Ia menceritakan, sang pembunuh saat itu masih di dekat sana. Ia kemudian pergi ke ambulans, tetapi mereka semua kaget dan mereka tidak bisa bergerak. Hosna lantas kembali ke polisi.
Kedua pemuda itu adalah Mikail Ozen (25) dan Recep Gultekin (21), dua petarung bela diri campuran Wina (MMA) berlatar belakang keluarga Turki. Setelah membantu seorang wanita tua, mereka melihat polisi yang terluka itu.
Sebuah video ponsel yang direkam dari balkon menunjukkan kedua pemuda itu berlari di belakang pintu masuk kereta bawah tanah saat tembakan terus dilepaskan. “Saya akan melakukan hal yang sama lagi seperti yang saya lakukan saat itu,” kata Ozen kepada Aljazirah melalui telepon pada Selasa, usai baru kembali dari pertemuan dengan wali kota Wina, yang berterima kasih kepada kedua pria tersebut atas keberanian mereka.

· · · · ·

● **Tugas yang Dikerjakan**:
• A. Jawablah pertanyaan berikut berdasarkan teks tentang penembakan di Wina.
(i) Berapa usia Mikail Ozen dan Recep Gultekin?
(ii) Apa yang dilihat kedua pemuda itu setelah membantu seorang wanita tua?
(iii) Ozen baru kembali dari pertemuan dengan siapa ketika berbicara kepada Aljazirah?
• B. Tulis ulang secara lebih ringkas paragraf yang diawali "Sebuah video ponsel" dalam teks tentang penembakan di Wina, dengan tetap mempertahankan fakta-fakta utamanya.
• C. Lanjutkan teks tentang penembakan di Wina mulai dari kalimat terakhirnya.

(Entri data tersimpan)
· · · · ·

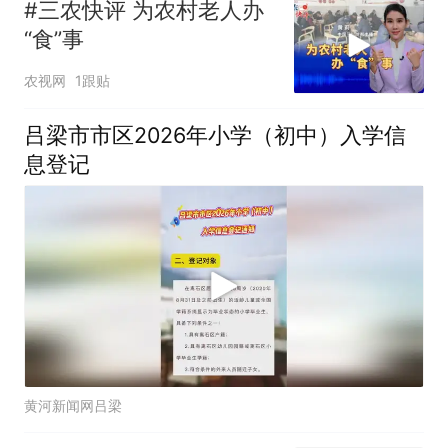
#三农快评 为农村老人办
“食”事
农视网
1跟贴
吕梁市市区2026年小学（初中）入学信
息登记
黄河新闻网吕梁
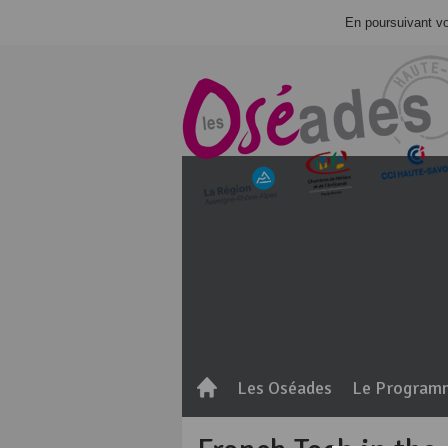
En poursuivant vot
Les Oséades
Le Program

· · · · ·

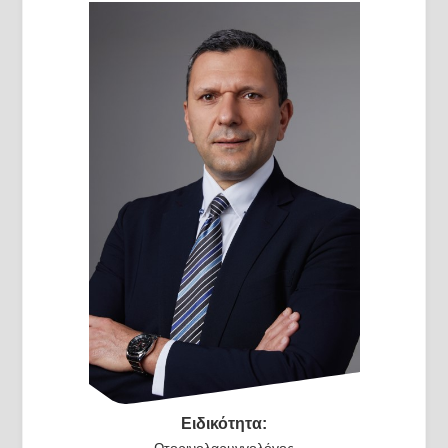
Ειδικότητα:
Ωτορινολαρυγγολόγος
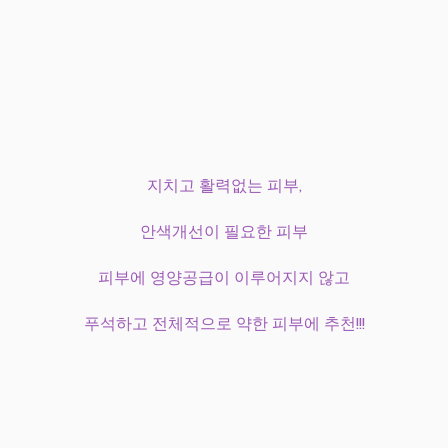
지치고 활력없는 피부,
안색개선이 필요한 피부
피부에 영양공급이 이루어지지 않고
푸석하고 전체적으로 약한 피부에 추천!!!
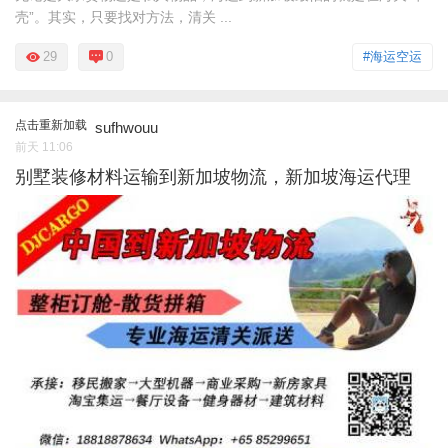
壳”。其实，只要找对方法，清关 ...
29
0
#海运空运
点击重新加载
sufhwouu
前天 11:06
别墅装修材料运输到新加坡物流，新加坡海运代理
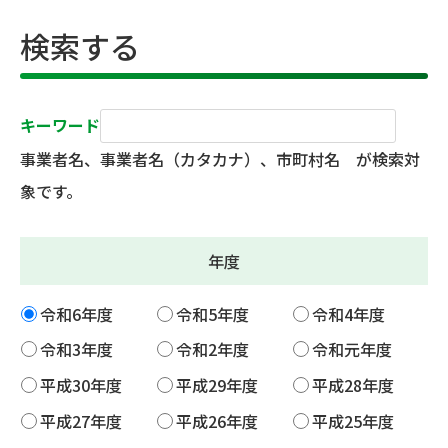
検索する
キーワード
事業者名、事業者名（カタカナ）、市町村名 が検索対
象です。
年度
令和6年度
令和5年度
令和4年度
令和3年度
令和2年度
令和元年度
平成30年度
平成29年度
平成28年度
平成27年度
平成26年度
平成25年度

· · · · ·

● **Jawaban per Butir**:
• A.
(i) Mikail Ozen berusia 25 tahun dan Recep Gultekin berusia 21 tahun.
(ii) Mereka melihat polisi yang terluka.
(iii) Ozen baru kembali dari pertemuan dengan wali kota Wina.

• B. Video ponsel yang direkam dari balkon menunjukkan kedua pemuda itu berlari di belakang pintu masuk kereta bawah tanah di tengah tembakan. Melalui telepon pada Selasa, Ozen mengatakan kepada Aljazirah bahwa ia akan melakukan hal yang sama lagi. Saat itu ia baru kembali dari pertemuan dengan wali kota Wina, yang berterima kasih atas keberanian kedua pria itu.

• C.
Ozen awalnya tidak mau mengomentari perbuatan heroiknya. Tetapi setelah video balkon menjadi viral, dia dan Gultekin dituduh oleh beberapa orang di media sosial terlibat dalam serangan itu.
Pada malam penyerangan, ada pembicaraan berulang tentang berbagai TKP dan beberapa penyerang, yang masih belum ada bukti. Ozen mengatakan, tiba-tiba media sosial melaporkan teroris Turki juga terlibat. Untuk meluruskan, ia dan Gultekin mengunggah pernyataan video di akun Instagram mereka, dengan judul “Menyelamatkan seorang wanita dan seorang polisi.”
“Kami Muslim asal Turki mengutuk segala jenis teror. Kami tinggal di Austria, kami adalah warga Austria. Kami tidak tertarik dengan politik lain di luar negeri. Kami telah melakukan apa yang diperlukan. Kami senang bisa menyelamatkan petugas polisi itu dan dia masih hidup,” kata Ozen.
Namun hanya dua hari setelah serangan itu, mereka kembali mendapat kritikan. Setelah Turki memujinya, tangkapan layar foto dan pernyataan lama dari akun Facebook dan Instagram mereka dibagikan, menunjukkan bahwa keduanya dekat dengan organisasi ultranasionalis Turki, Grey Wolves.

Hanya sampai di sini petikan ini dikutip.